In this work, we performed systematic lysine and arginine mutagenesis of three proline-rich antimicrobial peptides: apidaecin-1b, pyrrhocoricin and bactenecin 7(1-16). Bac7(1-16) is widely tolerant of mutation. Aside from wild-type proline sites, apidaecin-1b is generally tolerant of mutations. Conversely, pyrrohocoricin was much less tolerant with five strongly non-tolerated mutations and nine weakly tolerated mutations. Lysine and arginine provide comparable activity at most locations, with one noted exception in each peptide. Selected single mutations enhanced activity 2- to 2.5-fold. Combination of two mutations in apidaecin-1b enhanced potency twofold against non-pathogenic E. coli but not pathogenic E. coli or Salmonella. Combination of two mutations in pyrrhocoricin substantially (2-fold to 10.5-fold) increased potency across all of these strains. Multimutants of Bac7(1-16) did not impact activity. The benefit of pyrrhocoricin mutation was maintained in the absence of SbmA or YgdD transporters suggesting either mutational benefit on interaction with both transporters or a non-transporter mode of enhanced activity.
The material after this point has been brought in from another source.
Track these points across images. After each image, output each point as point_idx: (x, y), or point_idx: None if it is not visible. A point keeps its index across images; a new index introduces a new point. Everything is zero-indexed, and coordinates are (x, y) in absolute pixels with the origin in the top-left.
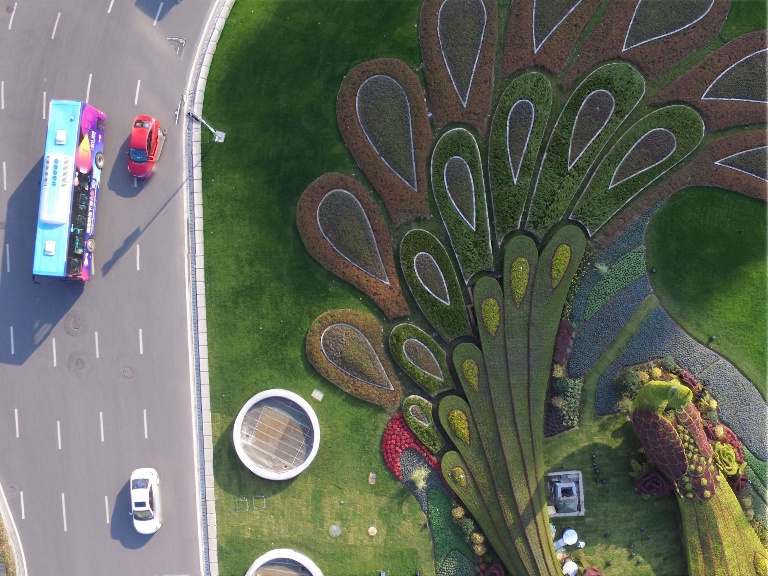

Conversely, the apidaecin-1b mutants were substantially improved in their relative activity enhancement in the absence of SbmA transporter, which is consistent with a mode of action that is obviated by SbmA transport. This work builds upon previous systematic mutation of the proline-rich oncocin peptide and reveals the scientific and technological merit of select cationic mutations within PrAMPs.